Sat Apr 22 12:29:26 UTC 2017

18.04.2017 07:27, Chris Murphy пишет:
> On Mon, Apr 17, 2017 at 10:05 PM, Andrei Borzenkov <arvidjaar at gmail.com> wrote:
>> 18.04.2017 06:50, Chris Murphy пишет:
> 
>>>> What exactly "changes" mean? Write() syscall?
>>>
>>> filefrag reported entries increase, it's using FIEMAP.
>>>
>>
>> So far it sounds like btrfs allocates new extent on every write to
>> journal file. Each journal record itself is relatively small indeed.
> 
> Hence why it would be better if there's no fsync so that it can
> accumulate these and do its own commit (30s default for Btrfs) and let
> them accumulate.
> 

It is not related to fsync. I made some tests. Journald does not appear
to preallocate file nor mmap the whole file (at least as far as I can
see from the source); when it appends new record it basically does

fallocate (fd, end_of_file, new_size)
mmap (fd, end_of_file, new_size)
write to new size

This results in large number of extents as each fallocate() ends up in
new extent.

I can easily reproduce it with small program that is using similar
pattern; actually mmap is also red herring. Just fallocat'ing file in
small increments gives file consisting of overly large number of
extents. How exactly those extents get distributed across device
probably depends on overall filesystem activity.

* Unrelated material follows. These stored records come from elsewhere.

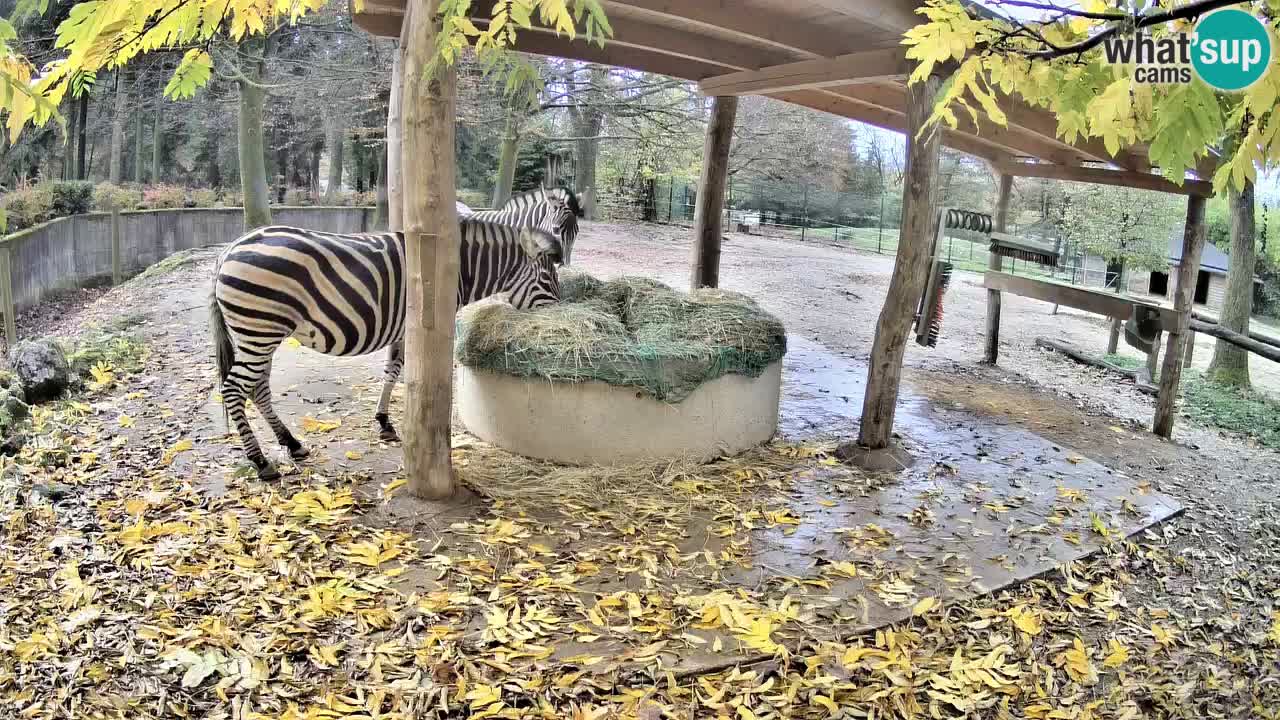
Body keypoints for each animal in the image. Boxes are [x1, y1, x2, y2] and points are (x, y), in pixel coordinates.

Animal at [209, 219, 563, 480]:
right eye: (548, 277)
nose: (562, 310)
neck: (457, 269)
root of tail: (229, 249)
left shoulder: (402, 328)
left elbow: (391, 370)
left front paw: (383, 422)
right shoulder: (419, 326)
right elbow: (402, 370)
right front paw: (389, 421)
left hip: (258, 334)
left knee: (257, 388)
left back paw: (292, 444)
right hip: (260, 330)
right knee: (234, 389)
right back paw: (260, 462)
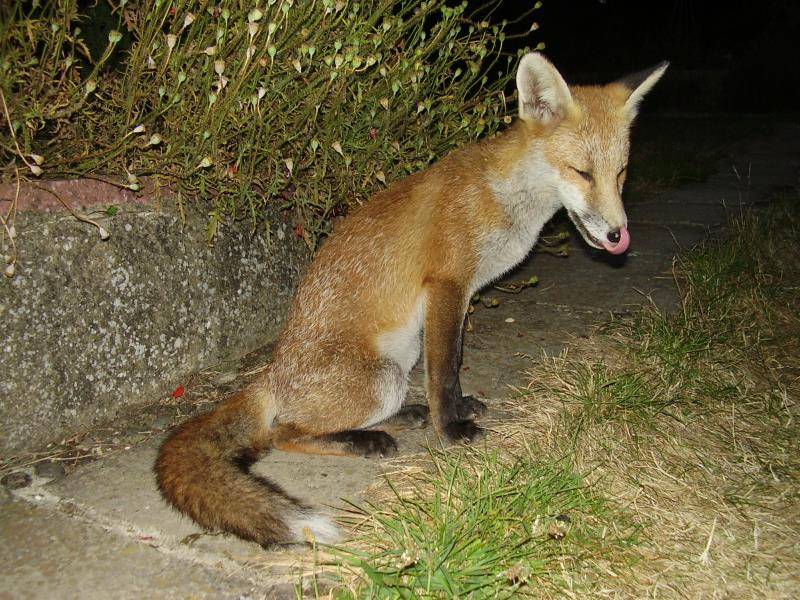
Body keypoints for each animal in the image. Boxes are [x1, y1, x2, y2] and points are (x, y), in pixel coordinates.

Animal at [153, 54, 664, 548]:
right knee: (284, 433)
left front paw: (457, 410)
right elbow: (444, 370)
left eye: (620, 173)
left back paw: (401, 419)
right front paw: (450, 429)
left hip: (399, 360)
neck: (503, 199)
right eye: (582, 172)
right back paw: (365, 441)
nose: (618, 236)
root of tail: (270, 373)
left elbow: (453, 369)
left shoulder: (463, 294)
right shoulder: (446, 284)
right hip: (382, 377)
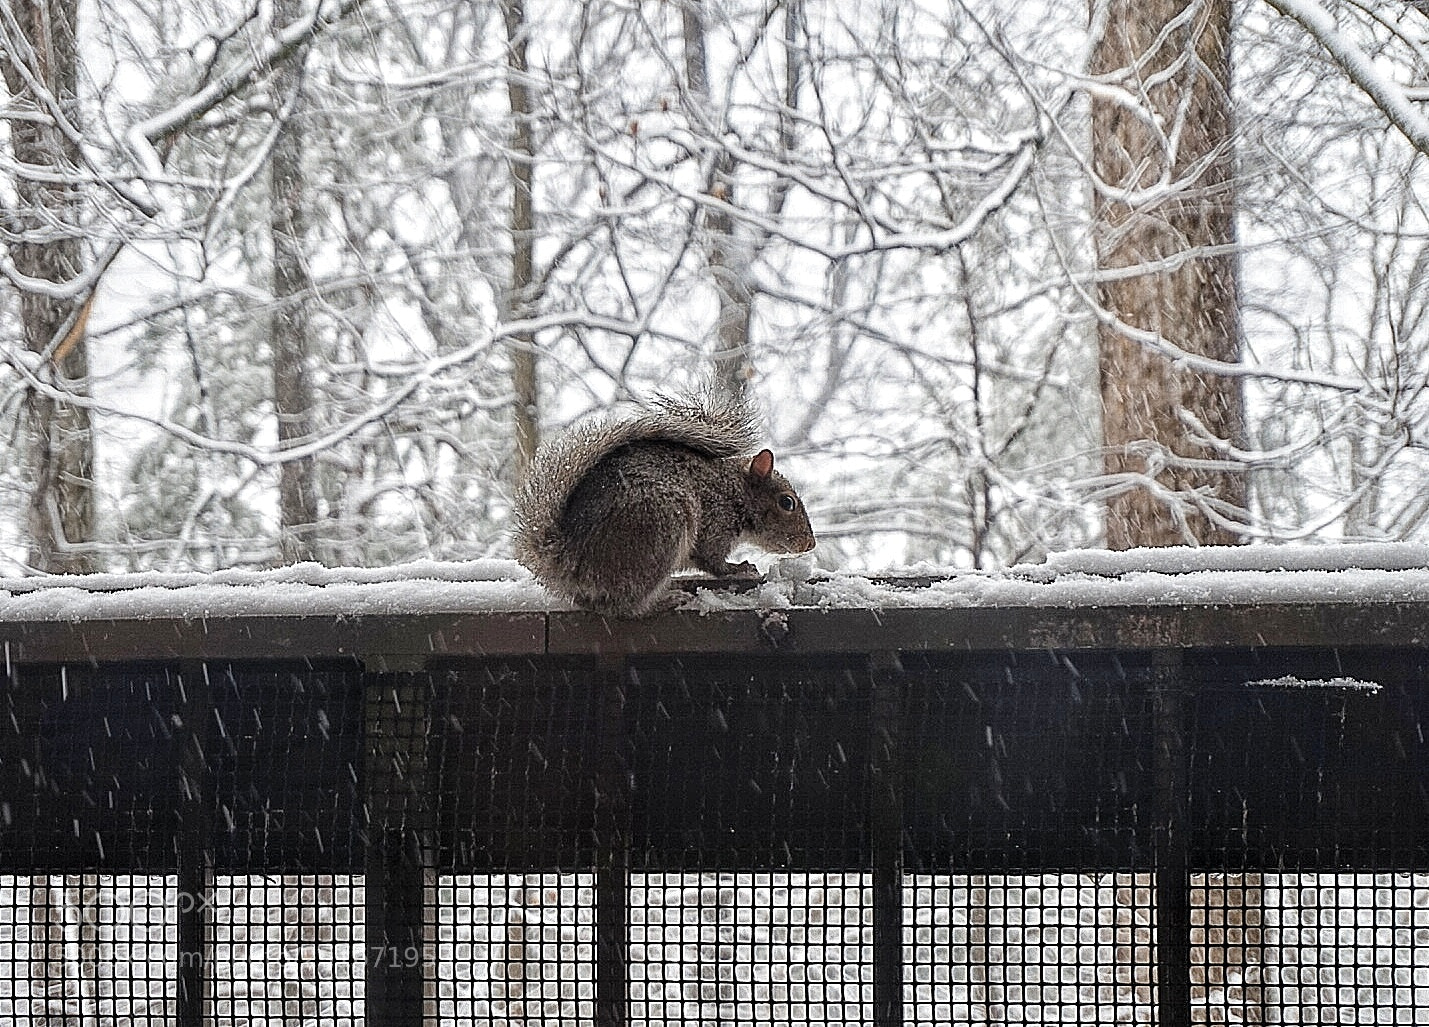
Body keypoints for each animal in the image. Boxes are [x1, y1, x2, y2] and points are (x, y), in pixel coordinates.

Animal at [513, 391, 816, 617]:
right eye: (786, 502)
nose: (809, 544)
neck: (734, 491)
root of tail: (568, 558)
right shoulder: (716, 523)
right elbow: (713, 561)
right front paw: (739, 569)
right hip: (661, 532)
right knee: (625, 606)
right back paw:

This is different from simply writing to file at the end, which still
results in several extent, but significantly larger.

BTW you get the same pattern from direct IO. Writing 100M file in 4K
blocks using cached writes gives me here 7 extents of size between 25M
and 500K. Writing the same with direct IO results in 25600 extents (same
as growing file in 4K steps with fallocate).